Streifenweise

Kultur | Michael Omasta | aus FALTER 17/01 vom 25.04.2001

Jean Reno ist cool, jeder mag ihn, obwohl er seit Jahren einen miesen Film nach dem andern macht. Sein aktueller, "Die purpurnen Flüsse" (im Original: "Les rivieres pourpres"), ist sein bislang miesester: eine Art Serial-Nazi-Okkult-Alpin-Thriller, in dem Reno als Kommissar einer Sondereinheit aus Paris eine Reihe grauslicher Morde aufklären muss, die sich an einer in den Bergen gelegenen, auf das Heranzüchten von "Übermenschen" spezialisierten Eliteuniversität ereignet haben. Als bald darauf Vicent Cassel, ein junger Flic vom Lande, Jean Reno bei seinen Ermittlungen in die Quere kommt, scheint das buddy movie fast perfekt - allerdings wird die Geschichte von Minute zu Minute nur abstruser und lässt die Inszenierung von Mathieu Kassovitz von Szene zu Szene mehr an Kompetenz vermissen. "Einen wie Sie haben wir noch nie gebraucht", sagt einer der Gendarmen einmal zu dem Superbullen, aber das gilt auch für den ganzen Film.

Gespeicherte Daten:
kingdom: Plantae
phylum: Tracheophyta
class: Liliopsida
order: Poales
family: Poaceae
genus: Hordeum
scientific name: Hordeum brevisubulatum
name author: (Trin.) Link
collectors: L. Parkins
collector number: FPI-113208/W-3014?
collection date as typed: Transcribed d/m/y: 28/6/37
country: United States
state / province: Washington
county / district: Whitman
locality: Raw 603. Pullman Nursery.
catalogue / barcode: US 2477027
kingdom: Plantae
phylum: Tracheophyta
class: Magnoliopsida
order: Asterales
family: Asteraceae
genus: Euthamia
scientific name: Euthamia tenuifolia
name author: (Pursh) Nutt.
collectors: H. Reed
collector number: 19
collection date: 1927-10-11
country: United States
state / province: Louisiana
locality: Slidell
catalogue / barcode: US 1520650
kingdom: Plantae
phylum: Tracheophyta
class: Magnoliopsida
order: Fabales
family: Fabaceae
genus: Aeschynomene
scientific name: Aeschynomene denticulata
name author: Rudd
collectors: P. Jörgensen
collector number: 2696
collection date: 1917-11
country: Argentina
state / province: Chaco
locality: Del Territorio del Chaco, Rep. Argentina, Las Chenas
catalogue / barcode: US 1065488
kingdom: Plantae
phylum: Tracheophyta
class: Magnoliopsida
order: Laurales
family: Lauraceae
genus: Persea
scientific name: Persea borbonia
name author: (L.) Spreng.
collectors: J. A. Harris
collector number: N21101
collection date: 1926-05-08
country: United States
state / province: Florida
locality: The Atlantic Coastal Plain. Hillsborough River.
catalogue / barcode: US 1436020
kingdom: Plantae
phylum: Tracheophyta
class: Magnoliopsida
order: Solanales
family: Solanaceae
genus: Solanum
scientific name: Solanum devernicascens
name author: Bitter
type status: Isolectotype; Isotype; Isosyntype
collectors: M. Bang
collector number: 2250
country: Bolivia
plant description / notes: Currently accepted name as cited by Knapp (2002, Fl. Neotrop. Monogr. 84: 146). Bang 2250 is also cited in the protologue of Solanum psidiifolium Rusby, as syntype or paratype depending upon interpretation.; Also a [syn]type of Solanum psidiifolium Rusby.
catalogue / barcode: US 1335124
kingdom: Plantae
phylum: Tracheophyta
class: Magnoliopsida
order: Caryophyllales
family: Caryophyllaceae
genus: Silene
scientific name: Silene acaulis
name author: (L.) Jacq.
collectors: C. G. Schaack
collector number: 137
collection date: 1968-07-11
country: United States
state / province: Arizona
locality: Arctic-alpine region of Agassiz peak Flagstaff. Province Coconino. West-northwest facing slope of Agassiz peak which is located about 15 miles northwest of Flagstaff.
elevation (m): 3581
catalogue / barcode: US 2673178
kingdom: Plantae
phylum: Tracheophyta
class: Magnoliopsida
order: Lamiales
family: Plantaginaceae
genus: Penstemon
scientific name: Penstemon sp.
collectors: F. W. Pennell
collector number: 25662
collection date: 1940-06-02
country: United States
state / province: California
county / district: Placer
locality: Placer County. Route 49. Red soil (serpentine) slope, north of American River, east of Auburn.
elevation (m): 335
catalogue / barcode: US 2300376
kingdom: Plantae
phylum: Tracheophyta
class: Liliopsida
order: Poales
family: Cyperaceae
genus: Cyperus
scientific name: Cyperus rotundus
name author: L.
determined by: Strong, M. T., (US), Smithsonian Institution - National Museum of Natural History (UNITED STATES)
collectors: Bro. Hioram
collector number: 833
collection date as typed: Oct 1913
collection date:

▶ **Aufgabenstellung**
Welche Rolle spielt Jean Reno laut der Filmkritik in „Die purpurnen Flüsse“?

▶ **Lösung**
Er spielt einen Kommissar einer Sondereinheit aus Paris.